The LaunchRaffleSection component must be displayed if the connected address is the administrator address (from the storage) The Page component must return:

return <div className="App">
<ConnectionSection></ConnectionSection>
<RaffleInformation storage={storage} tickets={tickets}></RaffleInformation>
{
(storage ? accountPkh === storage.admin : false)
? <LaunchRaffleSection pendingTransaction={pendingTransaction} setPendingTransactionCallback={setPendingTransactionCallback}></LaunchRaffleSection>
: <div> </div>
}
{
(accountPkh ? storage?.players.includes(accountPkh) : true)
? <div/>
: <BuyTicketButton pendingTransaction={pendingTransaction} setPendingTransactionCallback={setPendingTransactionCallback}></BuyTicketButton>
}
</div>

From now on, our app will look different if it's an administrator, a player or a buyer connecting.

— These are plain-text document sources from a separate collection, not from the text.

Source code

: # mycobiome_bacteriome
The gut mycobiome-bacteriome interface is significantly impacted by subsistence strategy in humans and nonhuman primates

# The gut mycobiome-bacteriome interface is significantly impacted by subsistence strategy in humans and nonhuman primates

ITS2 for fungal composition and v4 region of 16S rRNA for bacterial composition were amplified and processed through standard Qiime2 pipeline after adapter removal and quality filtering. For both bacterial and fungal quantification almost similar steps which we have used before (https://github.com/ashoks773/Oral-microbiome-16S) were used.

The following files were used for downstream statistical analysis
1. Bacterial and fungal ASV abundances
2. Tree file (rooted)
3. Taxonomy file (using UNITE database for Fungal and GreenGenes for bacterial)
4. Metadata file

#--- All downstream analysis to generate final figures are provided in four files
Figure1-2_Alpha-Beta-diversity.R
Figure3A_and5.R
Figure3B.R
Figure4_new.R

For instance, if an address is not connected, the app will display:

If an address (different from the administrator) has not yet bought a ticket:

Conclusion

Just like any web application, the user experience is essential in Dapps. Users expect those applications to be easy-to-use and with quick access to clear information. Those apps must prevent average users from accessing restricted areas and from doing unnecessary actions.

All the refactoring made in this chapter aims to improve the function and the user experience: event notifications, restricting access to the openRaffle entrypoint, preventing the user from trying to buy a second ticket, etc.

Your Dapp will undoubtedly be more complicated than that. The smart contract will expose more entrypoints, the storage will hold more information, the frontend will likely to have more pages, and so on. However, the features described in this chapter will most certainly still come in handy.